The candidates were also asked about their stances on the Bill of Rights, particularly the first and second amendments.
Cunningham said he supports all 10 of the constitutional amendments in the Bill of Rights, and he would defend Ortiz-Legg’s right to free speech even if he disagrees with what she says. The Republican candidate also said the focus of gun control should be about disarming felons, not regulating law-abiding gun owners.
Ortiz-Legg said she supports the Second Amendment.
“I think it says clearly on my website, I am a strong supporter of the Second Amendment, period,” Ortiz-Legg said. “That’s all that needs to be said. I will fight for the Second Amendment. I understand it very well.”
On local issues, Ortiz-Legg said she supports Measure J, SLO County’s half-cent sales tax initiative that is supposed to raise funds for transportation projects.

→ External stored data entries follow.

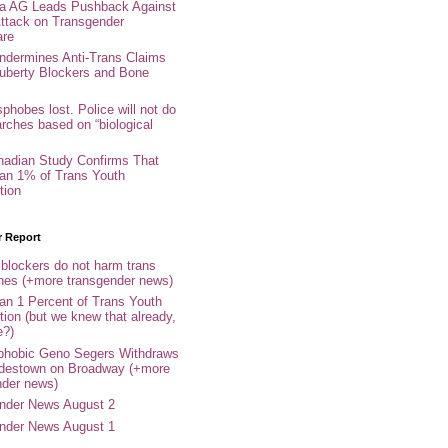
nia AG Leads Pushback Against
ttack on Transgender
are
ndermines Anti-Trans Claims
uberty Blockers and Bone
phobes lost. Police will not do
arches based on “biological
adian Study Confirms That
an 1% of Trans Youth
tion
r Report
 blockers do not harm trans
ones (+more transgender news)
an 1 Percent of Trans Youth
tion (but we knew that already,
e?)
phobic Geno Segers Withdraws
destown on Broadway (+more
nder news)
nder News August 2
nder News August 1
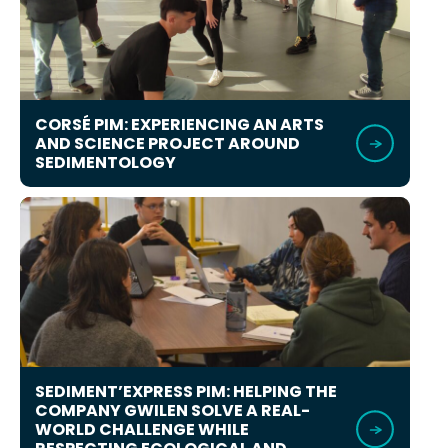
CORSÉ PIM: EXPERIENCING AN ARTS
AND SCIENCE PROJECT AROUND
SEDIMENTOLOGY
SEDIMENT’EXPRESS PIM: HELPING THE
COMPANY GWILEN SOLVE A REAL-
WORLD CHALLENGE WHILE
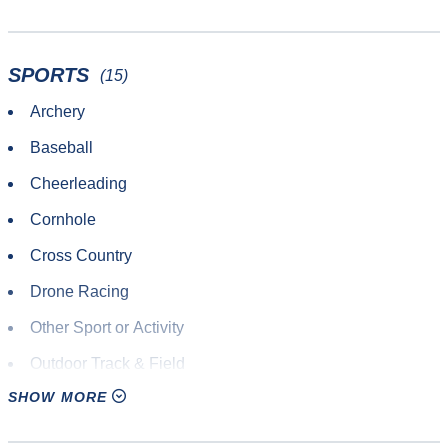
SPORTS
(15)
Archery
Baseball
Cheerleading
Cornhole
Cross Country
Drone Racing
Other Sport or Activity
Outdoor Track & Field
SHOW MORE
Paintball
Road Race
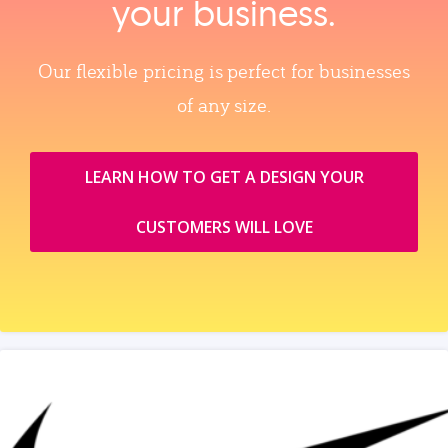
your business.
Our flexible pricing is perfect for businesses
of any size.
LEARN HOW TO GET A DESIGN YOUR
CUSTOMERS WILL LOVE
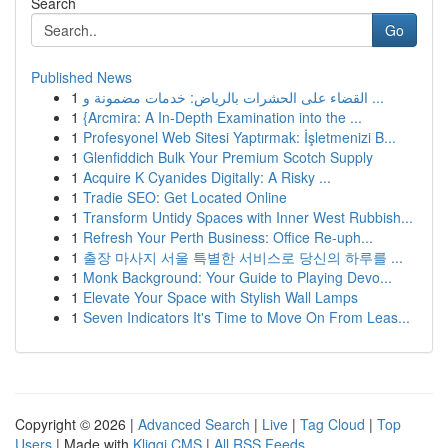
Search
Go
Published News
1
القضاء على الحشرات بالرياض: خدمات مضمونة و ...
1
{Arcmira: A In-Depth Examination into the ...
1
Profesyonel Web Sitesi Yaptırmak: İşletmenizi B...
1
Glenfiddich Bulk Your Premium Scotch Supply
1
Acquire K Cyanides Digitally: A Risky ...
1
Tradie SEO: Get Located Online
1
Transform Untidy Spaces with Inner West Rubbish...
1
Refresh Your Perth Business: Office Re-uph...
1
출장 마사지 서울 특별한 서비스로 당신의 하루를 ...
1
Monk Background: Your Guide to Playing Devo...
1
Elevate Your Space with Stylish Wall Lamps
1
Seven Indicators It's Time to Move On From Leas...
Copyright © 2026 |
Advanced Search
|
Live
|
Tag Cloud
|
Top
Users
| Made with
Kliqqi CMS
|
All RSS Feeds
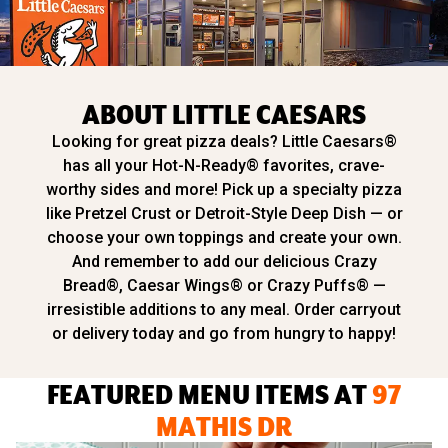
ABOUT LITTLE CAESARS
Looking for great pizza deals? Little Caesars®
has all your Hot-N-Ready® favorites, crave-
worthy sides and more! Pick up a specialty pizza
like Pretzel Crust or Detroit-Style Deep Dish — or
choose your own toppings and create your own.
And remember to add our delicious Crazy
Bread®, Caesar Wings® or Crazy Puffs® —
irresistible additions to any meal. Order carryout
or delivery today and go from hungry to happy!
FEATURED MENU ITEMS AT
97
MATHIS DR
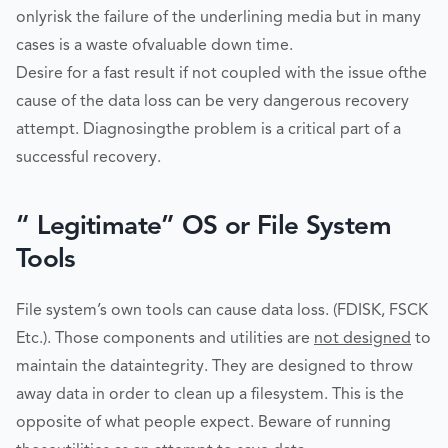
onlyrisk the failure of the underlining media but in many
cases is a waste ofvaluable down time.
Desire for a fast result if not coupled with the issue ofthe
cause of the data loss can be very dangerous recovery
attempt. Diagnosingthe problem is a critical part of a
successful recovery.
“ Legitimate” OS or File System
Tools
File system’s own tools can cause data loss. (FDISK, FSCK
Etc.). Those components and utilities are
not designed
to
maintain the dataintegrity. They are designed to throw
away data in order to clean up a filesystem. This is the
opposite of what people expect. Beware of running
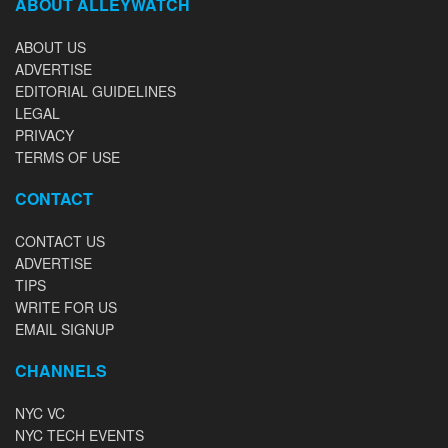
ABOUT ALLEYWATCH
ABOUT US
ADVERTISE
EDITORIAL GUIDELINES
LEGAL
PRIVACY
TERMS OF USE
CONTACT
CONTACT US
ADVERTISE
TIPS
WRITE FOR US
EMAIL SIGNUP
CHANNELS
NYC VC
NYC TECH EVENTS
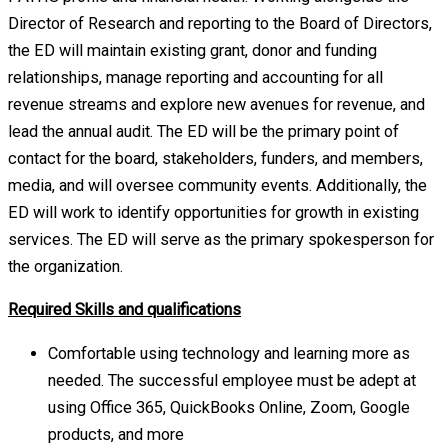
Director of Research and reporting to the Board of Directors,
the ED will maintain existing grant, donor and funding
relationships, manage reporting and accounting for all
revenue streams and explore new avenues for revenue, and
lead the annual audit. The ED will be the primary point of
contact for the board, stakeholders, funders, and members,
media, and will oversee community events. Additionally, the
ED will work to identify opportunities for growth in existing
services. The ED will serve as the primary spokesperson for
the organization.
Required Skills and qualifications
Comfortable using technology and learning more as
needed. The successful employee must be adept at
using Office 365, QuickBooks Online, Zoom, Google
products, and more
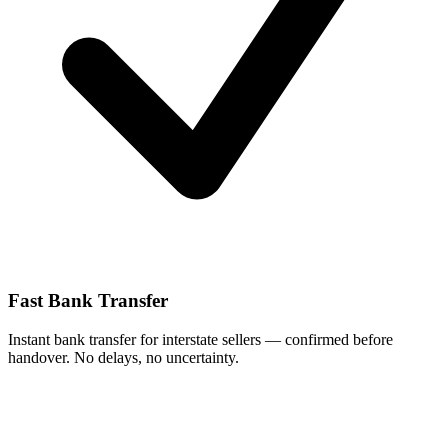
Fast Bank Transfer
Instant bank transfer for interstate sellers — confirmed before
handover. No delays, no uncertainty.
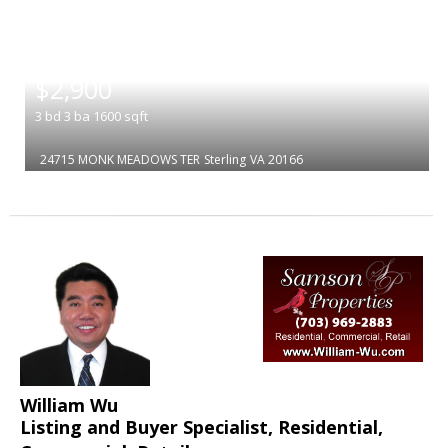
|
$2,900
3
bd
3
ba
1600
sqft
24715 MONK MEADOWS TER
Sterling
VA 20166
William Wu
Listing and Buyer Specialist, Residential,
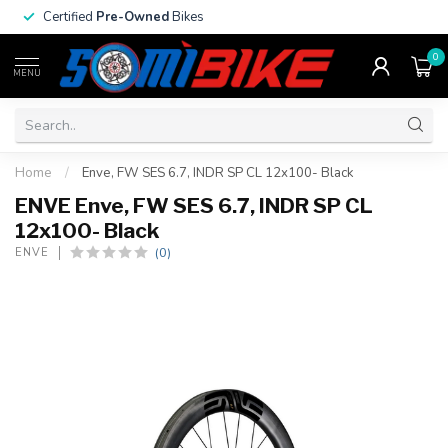
Certified
Pre-Owned
Bikes
0
MENU
Home
/
Enve, FW SES 6.7, INDR SP CL 12x100- Black
ENVE Enve, FW SES 6.7, INDR SP CL
12x100- Black
(0)
ENVE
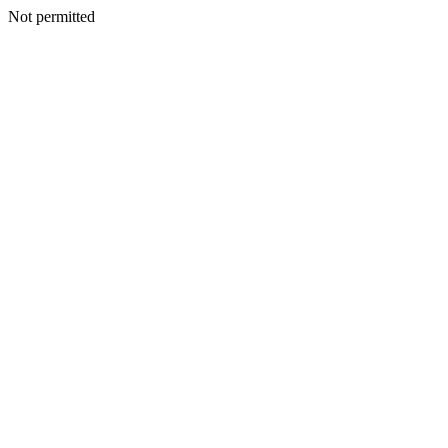
Not permitted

Ortiz-Legg said she opposes Phillips 66’s proposed rail spur in Nipomo, even though she previously wrote a letter to the San Luis Obispo County Planning Commission supporting the project. Ortiz-Legg said the Phillips 66 refinery is a safe facility that produces some of the cleanest fuel in the world, but there is not currently safe infrastructure on which to transport the crude.
Cunningham said he believes oil is needed as a source of energy, but he thinks the Phillips 66 project should be decided at the local, not state, level. He also said he thinks oil is optimally transported by pipeline.
As Del Campo wrapped up the broadcast, Ortiz-Legg asked, “Aren’t we fun?”
“You guys are fun,” Del Campo said.
In the primary election, Ortiz-Legg placed first with 44.9 percent of the vote. Cunningham received 37.3 percent. However, Ortiz-Legg was the only Democrat in the primary race, and Cunningham was one of two Republicans. The 35th District includes all of San Luis Obispo County and much of northern Santa Barbara County.